* Exercise 1 *
According to the blog post about Avatar: The Last Airbender, how many seasons did the animated series run?
* Exercise 2 *
Copy the part of the records that opens with the line containing "Доставка в любую" and continues through the end of the records, replacing "Экспорт" with "Вывоз" and leaving everything else unchanged. Omit the pictures.

* Quoted passage *
--- --- ---

Tuesday, June 1, 2010

The Other Avatar


Before Cameron's blockbuster, there was Avatar: The Last Airbender, an award-winning Asian-flavored, fantasy cartoon on Nickelodeon.  It ran for 3 seasons between 2005-2008, and is soon to be a live-action motion picture. Avatar was one of the best things to come out of American animation in some time--a bona fide fantasy epic in a well-realized world.

The titular last airbender is Aang, a young boy who is the last survivor of the Air Nomads (think Tibetian monks--with flying, six-legged bison mounts), frozen Captain America-style in ice. Aang is found by two young members of the South Polar Water Tribe (Inuit, perhaps)--the last survivors of their people, as well. The three embark on a quest across the world to help Aang fulfill his destiny. Aang is the latest incarnation of the avatar, the bridge between the Spirit World and mankind--the only human able to master all four elements.

While the writing and characterization on Avatar set it apart from most kids' cartoons, perhaps its freshest trait is the amount of world-building that went into it. Each of the four primary cultures centered around one of the classical elements--Air Nomads, Water Tribe, Fire Nation, and Earth Kingdom--have their own distinctive styles of clothing, architecture, and martial arts based around the use ("bending") or their element. These are drawn mostly from East Asian models, though there are Native American influences among the Water Tribe, and some minor cultures within several lands. There is a coherency uncommon in genre TV for adults, much less children's animation. The recently published artbook for the animated series not only highlights the detail that went into costuming and character design, but also reveals how they employed an instructor of martial arts to help develop the distinct styles of each elemental culture, and an expert in Chinese calligraphy to design all the written documents that appear in the series.

Avatar's strongly categorized world and evocative visuals make it good inspiration for gaming. Bob over at Vargold gave us Barbarians of Lemuria stats for Sokka, one of the main characters, and I've seen Mutants & Mastermind stats, as well. It's too bad there hasn't been any official rpg, though, perhaps one aimed at younger audiences.

M. Night Shyamalan's live action The Last Airbender is coming in July. While the trailers certainly look visually exciting, I have some concerns about the casting, and question whether Shyamalan was right for the material. Still, the animated series will be out there, no matter what, and well worth checking out.

--- --- ---

(Collection entries)

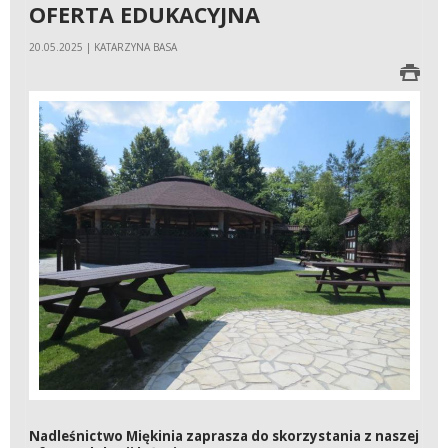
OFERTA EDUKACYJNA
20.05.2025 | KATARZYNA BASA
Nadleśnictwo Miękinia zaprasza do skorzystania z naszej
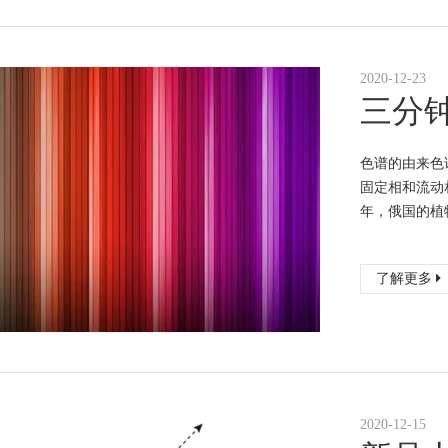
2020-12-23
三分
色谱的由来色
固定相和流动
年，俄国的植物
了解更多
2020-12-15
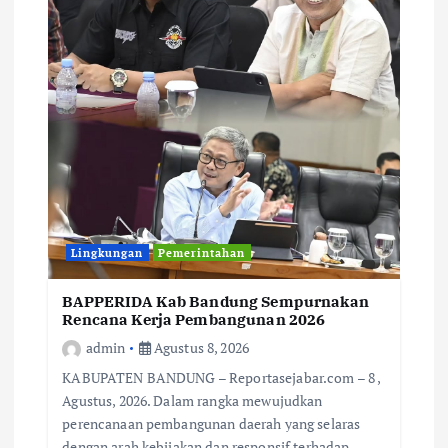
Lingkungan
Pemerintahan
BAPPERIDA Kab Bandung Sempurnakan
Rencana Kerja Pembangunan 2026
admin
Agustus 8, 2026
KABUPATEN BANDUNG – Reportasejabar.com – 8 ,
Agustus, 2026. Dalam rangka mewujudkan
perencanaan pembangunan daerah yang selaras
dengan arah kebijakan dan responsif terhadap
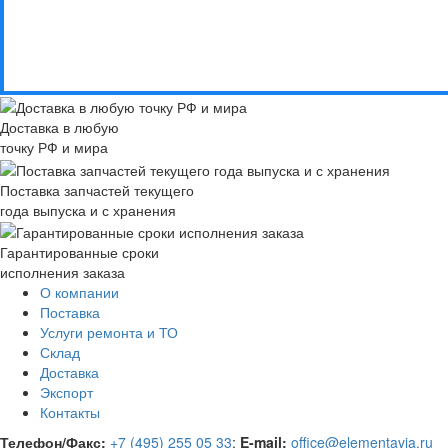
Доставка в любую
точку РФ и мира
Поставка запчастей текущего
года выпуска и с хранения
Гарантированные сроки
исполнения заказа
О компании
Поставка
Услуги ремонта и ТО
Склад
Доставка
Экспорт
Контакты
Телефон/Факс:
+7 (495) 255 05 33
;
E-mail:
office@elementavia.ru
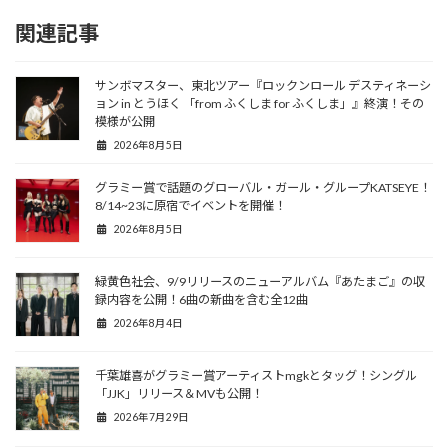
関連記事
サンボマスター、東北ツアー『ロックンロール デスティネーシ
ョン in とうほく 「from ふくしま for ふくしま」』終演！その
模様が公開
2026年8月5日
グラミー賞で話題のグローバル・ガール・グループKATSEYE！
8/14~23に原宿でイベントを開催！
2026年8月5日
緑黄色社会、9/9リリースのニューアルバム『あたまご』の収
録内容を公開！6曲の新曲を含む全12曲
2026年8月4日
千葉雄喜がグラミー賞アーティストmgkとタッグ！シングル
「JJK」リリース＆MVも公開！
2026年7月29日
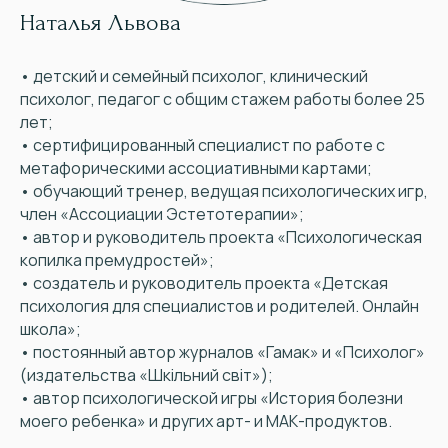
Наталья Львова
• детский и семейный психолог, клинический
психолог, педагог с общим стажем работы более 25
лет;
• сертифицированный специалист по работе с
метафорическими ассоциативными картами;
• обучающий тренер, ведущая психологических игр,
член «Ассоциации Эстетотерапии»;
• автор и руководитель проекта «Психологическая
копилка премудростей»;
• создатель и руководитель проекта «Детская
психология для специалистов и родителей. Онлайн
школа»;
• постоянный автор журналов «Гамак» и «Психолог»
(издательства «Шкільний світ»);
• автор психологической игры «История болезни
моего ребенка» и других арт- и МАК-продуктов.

--- --- ---

* Written response 1 *
It ran for 3 seasons, between 2005 and 2008.

* Written response 2 *
Доставка в любую
точку РФ и мира
Поставка запчастей текущего
года выпуска и с хранения
Гарантированные сроки
исполнения заказа
О компании
Поставка
Услуги ремонта и ТО
Склад
Доставка
Вывоз
Контакты
Телефон/Факс:
+7 (495) 255 05 33
;
E-mail:
office@elementavia.ru
関連記事
サンボマスター、東北ツアー『ロックンロール デスティネーシ
ョン in とうほく 「from ふくしま for ふくしま」』終演！その
模様が公開
2026年8月5日
グラミー賞で話題のグローバル・ガール・グループKATSEYE！
8/14~23に原宿でイベントを開催！
2026年8月5日
緑黄色社会、9/9リリースのニューアルバム『あたまご』の収
録内容を公開！6曲の新曲を含む全12曲
2026年8月4日
千葉雄喜がグラミー賞アーティストmgkとタッグ！シングル
「JJK」リリース＆MVも公開！
2026年7月29日
Наталья Львова
• детский и семейный психолог, клинический
психолог, педагог с общим стажем работы более 25
лет;
• сертифицированный специалист по работе с
метафорическими ассоциативными картами;
• обучающий тренер, ведущая психологических игр,
член «Ассоциации Эстетотерапии»;
• автор и руководитель проекта «Психологическая
копилка премудростей»;
• создатель и руководитель проекта «Детская
психология для специалистов и родителей. Онлайн
школа»;
• постоянный автор журналов «Гамак» и «Психолог»
(издательства «Шкільний світ»);
• автор психологической игры «История болезни
моего ребенка» и других арт- и МАК-продуктов.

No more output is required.